The global food crisis exacerbates this danger. Yemen imports 90% of its food, including 42% of its wheat, from Ukraine. Before Russia invaded Ukraine, the World Food Programme was already reducing food rations in Yemen due to rising food and fuel costs and funding shortages. Today, 17.4 million Yemenis are food insecure, including 1.3 million pregnant women and new mothers who are acutely malnourished.

A TRUCE IS NOT ENOUGH 

The US-backed Saudi-led coalition and the Houthis fighting in Yemen have committed widespread war crimes and crimes against humanity, with Yemeni civilians trapped in a spiraling crisis. With over 23 million people needing humanitarian aid, the truce created a fragile window for aid operations — including local efforts led by women — to scale-up assistance. It was a turning point in the crisis but did not last. As demonstrated by the fragility of these latest negotiations, a truce cannot guarantee an end to the war or survival for Yemeni families. A truce is a temporary balm, not a sustainable solution to Yemen’s crisis.

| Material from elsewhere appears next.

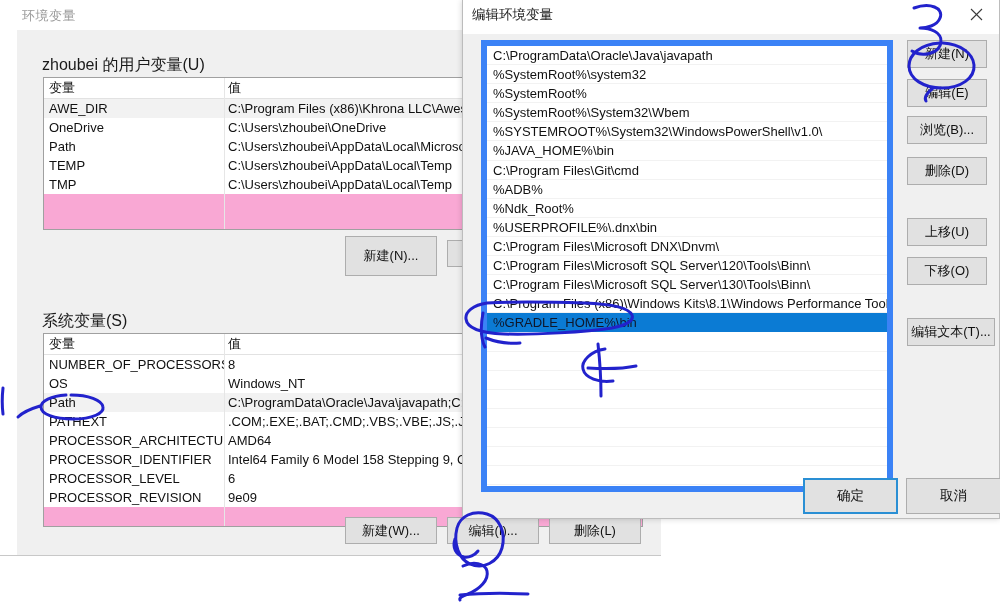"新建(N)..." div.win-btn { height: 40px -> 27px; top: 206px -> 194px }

A truce also cannot end or repair the harm caused by US complicity in Saudi war crimes. President Joe Biden promised to treat the Saudi regime as a pariah, but instead, he capitulated, fist-bumping the Saudi Crown Prince on his official visit earlier this year — a man responsible for the murder of Washington Post journalist Jamal Khashoggi and the deaths of countless civilians in Yemen. We must put human rights and peace at the core of how the US sets policy priorities, but it’s not clear that the Biden administration has the political will to do so.

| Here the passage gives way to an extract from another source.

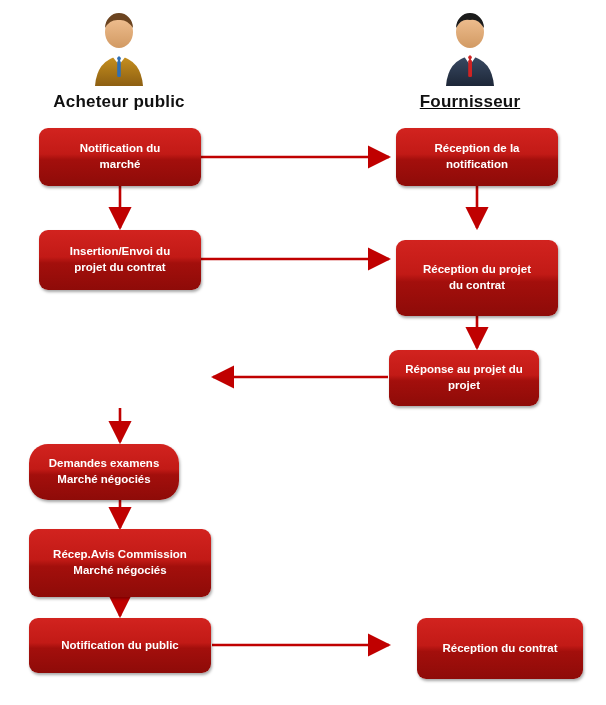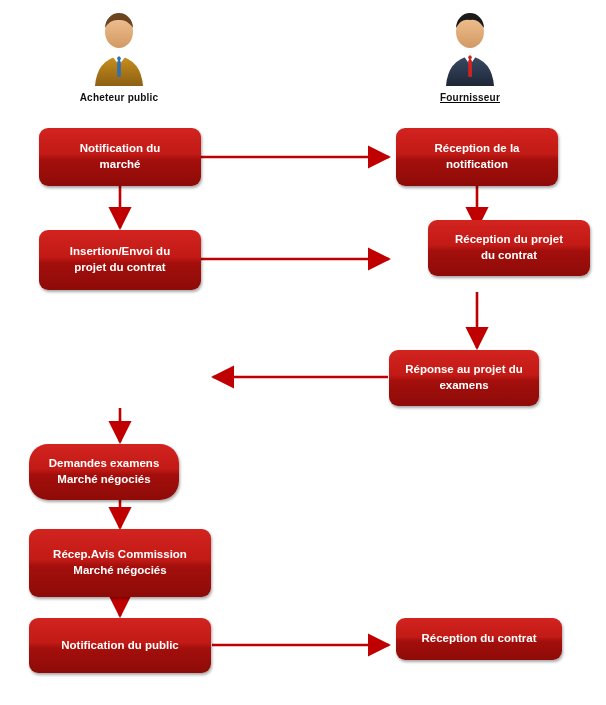"Acheteur public" .actor .label { font-size: 10px -> 17px }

The next steps are clear: the United States must work with Yemeni civil society and humanitarian organizations to deliver aid, use diplomatic tools to extend the truce and work toward a comprehensive ceasefire and inclusive peace process. Yemeni women peacebuilders, including Muna Luqman, a 2022 finalist for the US Peace Institute Women Building Peace award, and Women Solidarity Network members, advocate for inclusive and locally-driven, gender-sensitive peacebuilding and possess vital expertise that effective US policy requires. The United States must also support and fund the work of Yemeni human rights defenders, especially women leaders, and ensure their inclusion in the peace process. And to build a foundation for diplomacy and accountability, Congress must pass the Yemen War Powers Resolution.

PASSING THE WAR POWERS RESOLUTION

The War Powers Resolution will not only cut off US support for the Saudi-led coalition but will also help build pressure for an extended truce and effective diplomacy. It helps confront the reality that the vast majority of direct civilian deaths have been caused by Saudi airstrikes enabled by US support, compounding the harms committed by other armed groups, including the Houthis.

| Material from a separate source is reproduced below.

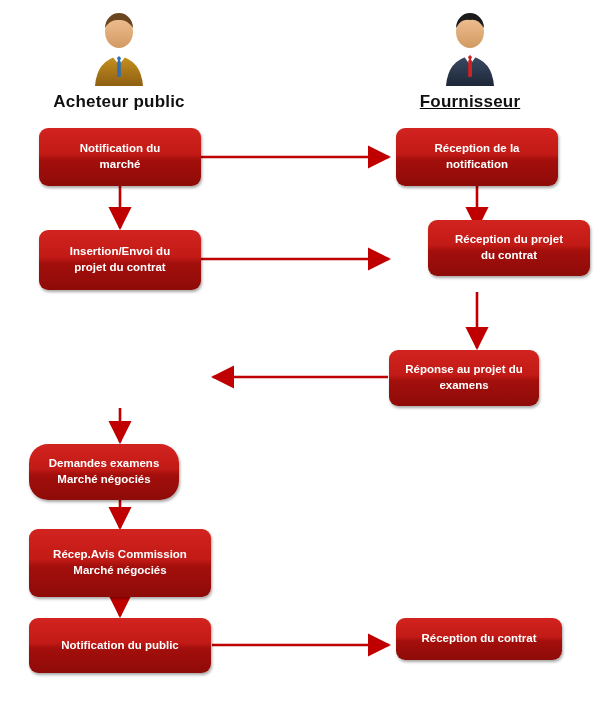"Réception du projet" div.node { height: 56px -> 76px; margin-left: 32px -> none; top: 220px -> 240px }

By ending its complicity in Yemen’s destruction, the United States can support the conditions for Yemen’s women, who have been at the forefront of peacebuilding throughout the crisis, to strengthen communities, save lives, and inform peace negotiations. Grassroots peacebuilding efforts led by local women are the building blocks of a more comprehensive and inclusive agreement, a priority cited by both the UN and Biden, and a lasting peace. And research confirms: when women are meaningfully included in peace negotiations, the agreement is 35% more likely to last 15 years or more.

The United States cannot keep sacrificing Yemen to satisfy a regime that murders US journalists, price gouges energy markets, commits war crimes, and blackmails the UN to whitewash its crimes against Yemeni children. So instead, the United States must pass the bipartisan War Powers Resolution to end its complicity in war crimes in Yemen, reset its relationship with Saudi Arabia, and support the peace Yemeni women are building.

*This is a pseudonym.  

Diana Duarte is the director of policy and strategic engagement at MADRE.

Kate Alexander is the policy and campaigns officer at MADRE, a global feminist fund, and women’s rights organization.